HELEN MORT running poet interview – Runner’s World Oct 2020 issue

William Wordsworth liked to get out and about as we know, but how much more fun would wandering lonely as a cloud have been if he was into running? Helen Mort, a former poet in residence at the Wordsworth Trust in Grasmere, employs a similar technique of writing on the hoof, but at a faster pace. Her time in the Lakes resulted in her debut full-length poetry collection, Division Street, but also the more prosaic publication Lake District Trail Running: 20 Off-Road Routes for Trail & Fell Runners.

“Poetry for me is about memorability,” she says. “I don’t take anything to write or record with when I’m out running, because I like to trust that, if I’ve remembered it by the time I’ve got home, it must be half decent. My favourite poems are the ones where a line or an image or a phrase has really stuck with me. You turn it over and over in your mind, like a craftsman whittling it into the best possible shape.”

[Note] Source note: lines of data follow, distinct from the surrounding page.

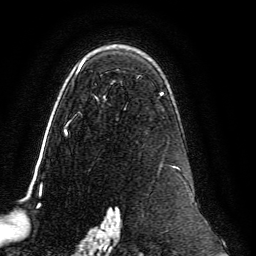
Breast MRI, one axial slice; slice 89 of 134 in the series (ordered by position); cropped to one breast; dynamic contrast-enhanced series, time point 2 of 6 at this slice position (early post-contrast); 3 T; TE 4.6 ms, TR 8.8 ms; 1.2 mm slice thickness; 256 × 256 image matrix, field of view 200 × 200 mm. Female patient.
Outlined on this slice (semi-automatic segmentation, software-assisted and operator-edited):
- enhancing-tissue mask used for the functional tumour volume (all voxels passing the contrast-enhancement thresholds inside the analysis volume; usually the tumour): bounding box <64,60,180,239> (left, top, right, bottom; pixels)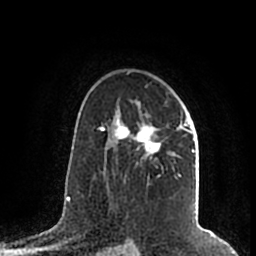
Breast MRI (dynamic contrast-enhanced), one axial slice. Position 134 of 200 along the scan axis. Cropped to one breast. Dynamic contrast-enhanced series, time point 2 of 7 at this slice position (early post-contrast). 1.5 T. TE 2.2 ms, TR 4.6 ms. 0.8 mm slice thickness. 256 × 256 image matrix, field of view 160 × 160 mm. Female patient.
Structures marked on this image (semi-automatically segmented with operator editing):
- enhancing-tissue mask used for the functional tumour volume (all voxels passing the contrast-enhancement thresholds inside the analysis volume; usually the tumour): bounding box (x1, y1, x2, y2) in pixels: (108, 102, 195, 181)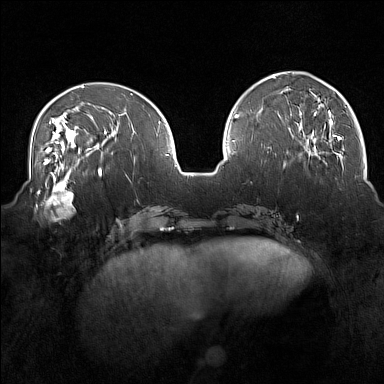
Breast MRI (dynamic contrast-enhanced), one axial slice; dynamic contrast-enhanced series, time point 2 of 7 at this slice position (early post-contrast); 1.5 T; TE 1.8 ms, TR 5 ms; 1 mm slice thickness; 384 × 384 image matrix, field of view 350 × 350 mm. Female patient.
Structures marked on this image (semi-automatically segmented with operator editing):
- enhancing-tissue mask used for the functional tumour volume (all voxels passing the contrast-enhancement thresholds inside the analysis volume; usually the tumour): bounding box (x1, y1, x2, y2) in pixels: (34, 175, 76, 216)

Raised in Chesterfield and now based on the edge of the Peak District in Sheffield, she’s a sub-3 marathon runner, past representative of Yorkshire in cross country and a keen climber. She knows she doesn’t fit the “pale and starving” image of the traditional poet, but finds it’s more fun this way. Her love of the outdoors fuels every element of her writing. Currently in the works: Never Leave the Dog Behind, a book of canine mountain adventures, and A Line Above the Sky, a memoir about climbing, nature, and motherhood. She ascended Snowdon with her toddler when he was a baby, and didn’t go the easy way.

“I am a very nervous person in general, and worry about things I shouldn’t worry about, particularly in relation to my child, but there’s something about being outdoors in the mountains, in my element, that takes that fear away. I actually feel very confident in those kinds of environments,” she says.

The link between running and writing isn’t a new discovery for her. She says she essentially does the same kind of work now that she did as a 14-year-old, when she attempted to write her first novel. It was the story of a group of girls who were all preparing to run the same race. “The way you push yourself as an athlete, and the way people engage with wild places, there’s so much to write about because it’s so psychological,” she explains. “I’m so interested in what drives people to do the things that they do.”

Childhood hikes with her dad, a hill walker who took her to high places in the Peak District and the Yorkshire Dales and up some of Scotland’s Munros, led to a strong performance in a school PE beep test and the start of the road into club running. She has competed with Chesterfield & District Athletics Club, Ambleside AC and Sheffield Running Club. Her experiences have led to her becoming interested in what she calls “running as a feminist act”.

“A lot of my second poetry collection, No Map Could Show Them, was about the early days of women’s mountaineering and some of the prejudices that female climbers faced. That led me to stories about women in running, like the organisers trying to drag Kathrine Switzer out of the Boston Marathon. I thought my new collection wasn’t about running at all, but a lot of it is about body image, different generations of women, motherhood, the postpartum body, and lo and behold running has found its way into all of that as well,” she says. “It’s been a metaphor for freedom and being able to do things for yourself.”

And even though it’s hard to picture Byron or Shelley knocking out a Parkrun (how much sweat wicking could those billowing shirts really do?) Mort thinks she’s far from alone in her dual enthusiasms. “You don’t necessarily think of artists as the most clean-living, but things have changed. There’s a lot of overlap now. So many people use running as a kind of meditation.”

It works the other way round, for readers, too. “As a writer, it’s nice to think that a book can become somebody’s point of connection with the outdoors. You’re never without adventure when you’ve got a book, because it really transports you to the landscape of the writing. You can go on an adventure from your living room, and that’s what a run is too, isn’t it?” she says. “You can completely redeem your day just by going out your front door.”

THREE OTHER WRITERS WHO RUN

Haruki Murakami

The Japanese author wrote a whole book about his training for the 2005 New York City Marathon, What I Talk About When I Talk About Running. “For me, the main goal of exercising is to maintain, and improve, my physical condition in order to keep on writing novels,” he wrote.

Joyce Carol Oates

The prolific novelist and multiple Pulitzer Prize finalist has been an equally dedicated runner. “Both running and writing are highly addictive activities; both are, for me, inextricably bound up with consciousness,” she has said.

Paul Deaton, Kim Moore and Ben Wilkinson

These three poet-runners are the co-editors of a recent collection of poems about running, The Result is What You See Today. Like Helen Mort, they see a close connection between the two disciplines: “With running, it’s you versus the path ahead, you versus your fellow competitors. In poetry, it’s you versus the blank page,” says Wilkinson.